WORK REQUIRED | Extract, unchanged, every line from the top of the material below through the line with "03327LC -Perno Ø 25", and no more.
________________
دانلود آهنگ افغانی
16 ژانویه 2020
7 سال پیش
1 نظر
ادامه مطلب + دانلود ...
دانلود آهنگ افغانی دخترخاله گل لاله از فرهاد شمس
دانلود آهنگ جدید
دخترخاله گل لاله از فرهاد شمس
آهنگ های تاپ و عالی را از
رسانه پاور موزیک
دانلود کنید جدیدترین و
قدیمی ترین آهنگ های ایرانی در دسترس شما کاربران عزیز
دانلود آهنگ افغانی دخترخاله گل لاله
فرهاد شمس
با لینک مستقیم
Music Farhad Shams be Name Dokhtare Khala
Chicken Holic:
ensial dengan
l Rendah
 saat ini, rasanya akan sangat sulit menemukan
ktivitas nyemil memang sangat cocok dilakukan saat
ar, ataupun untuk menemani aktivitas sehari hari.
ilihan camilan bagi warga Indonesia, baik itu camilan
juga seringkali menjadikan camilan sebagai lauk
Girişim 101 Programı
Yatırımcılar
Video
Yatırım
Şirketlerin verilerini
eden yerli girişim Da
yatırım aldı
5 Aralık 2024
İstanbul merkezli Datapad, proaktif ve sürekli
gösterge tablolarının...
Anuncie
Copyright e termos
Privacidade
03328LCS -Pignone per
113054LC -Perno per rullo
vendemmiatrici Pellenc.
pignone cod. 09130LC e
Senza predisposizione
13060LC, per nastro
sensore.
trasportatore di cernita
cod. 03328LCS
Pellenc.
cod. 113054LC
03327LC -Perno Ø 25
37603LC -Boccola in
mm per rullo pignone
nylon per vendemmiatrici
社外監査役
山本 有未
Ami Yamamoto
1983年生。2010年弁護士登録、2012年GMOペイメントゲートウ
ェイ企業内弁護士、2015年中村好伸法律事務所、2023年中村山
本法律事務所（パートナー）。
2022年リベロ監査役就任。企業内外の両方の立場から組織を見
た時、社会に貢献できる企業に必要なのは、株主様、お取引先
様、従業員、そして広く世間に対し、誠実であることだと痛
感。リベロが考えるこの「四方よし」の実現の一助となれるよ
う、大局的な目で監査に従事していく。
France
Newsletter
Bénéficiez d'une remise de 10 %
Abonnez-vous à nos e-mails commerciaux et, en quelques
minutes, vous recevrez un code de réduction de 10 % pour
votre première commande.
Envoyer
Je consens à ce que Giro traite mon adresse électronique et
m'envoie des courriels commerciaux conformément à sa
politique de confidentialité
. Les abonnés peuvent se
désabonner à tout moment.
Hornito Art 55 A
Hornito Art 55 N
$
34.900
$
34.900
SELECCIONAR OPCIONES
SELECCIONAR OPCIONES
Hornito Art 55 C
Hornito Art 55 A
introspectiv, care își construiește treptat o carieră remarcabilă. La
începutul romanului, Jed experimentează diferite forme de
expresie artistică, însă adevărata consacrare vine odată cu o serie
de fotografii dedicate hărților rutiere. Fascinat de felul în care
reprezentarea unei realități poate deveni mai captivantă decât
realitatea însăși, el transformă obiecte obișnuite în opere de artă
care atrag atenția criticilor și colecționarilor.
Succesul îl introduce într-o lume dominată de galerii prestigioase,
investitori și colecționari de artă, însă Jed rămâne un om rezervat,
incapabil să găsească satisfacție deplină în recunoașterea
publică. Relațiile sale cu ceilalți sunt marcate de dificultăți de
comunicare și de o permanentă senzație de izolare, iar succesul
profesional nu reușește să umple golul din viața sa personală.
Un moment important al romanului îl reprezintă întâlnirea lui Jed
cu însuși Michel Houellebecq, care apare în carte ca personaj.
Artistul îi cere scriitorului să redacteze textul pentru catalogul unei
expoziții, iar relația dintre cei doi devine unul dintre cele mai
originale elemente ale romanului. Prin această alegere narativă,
________________
TASK SOLUTION |
دانلود آهنگ افغانی
16 ژانویه 2020
7 سال پیش
1 نظر
ادامه مطلب + دانلود ...
دانلود آهنگ افغانی دخترخاله گل لاله از فرهاد شمس
دانلود آهنگ جدید
دخترخاله گل لاله از فرهاد شمس
آهنگ های تاپ و عالی را از
رسانه پاور موزیک
دانلود کنید جدیدترین و
قدیمی ترین آهنگ های ایرانی در دسترس شما کاربران عزیز
دانلود آهنگ افغانی دخترخاله گل لاله
فرهاد شمس
با لینک مستقیم
Music Farhad Shams be Name Dokhtare Khala
Chicken Holic:
ensial dengan
l Rendah
 saat ini, rasanya akan sangat sulit menemukan
ktivitas nyemil memang sangat cocok dilakukan saat
ar, ataupun untuk menemani aktivitas sehari hari.
ilihan camilan bagi warga Indonesia, baik itu camilan
juga seringkali menjadikan camilan sebagai lauk
Girişim 101 Programı
Yatırımcılar
Video
Yatırım
Şirketlerin verilerini
eden yerli girişim Da
yatırım aldı
5 Aralık 2024
İstanbul merkezli Datapad, proaktif ve sürekli
gösterge tablolarının...
Anuncie
Copyright e termos
Privacidade
03328LCS -Pignone per
113054LC -Perno per rullo
vendemmiatrici Pellenc.
pignone cod. 09130LC e
Senza predisposizione
13060LC, per nastro
sensore.
trasportatore di cernita
cod. 03328LCS
Pellenc.
cod. 113054LC
03327LC -Perno Ø 25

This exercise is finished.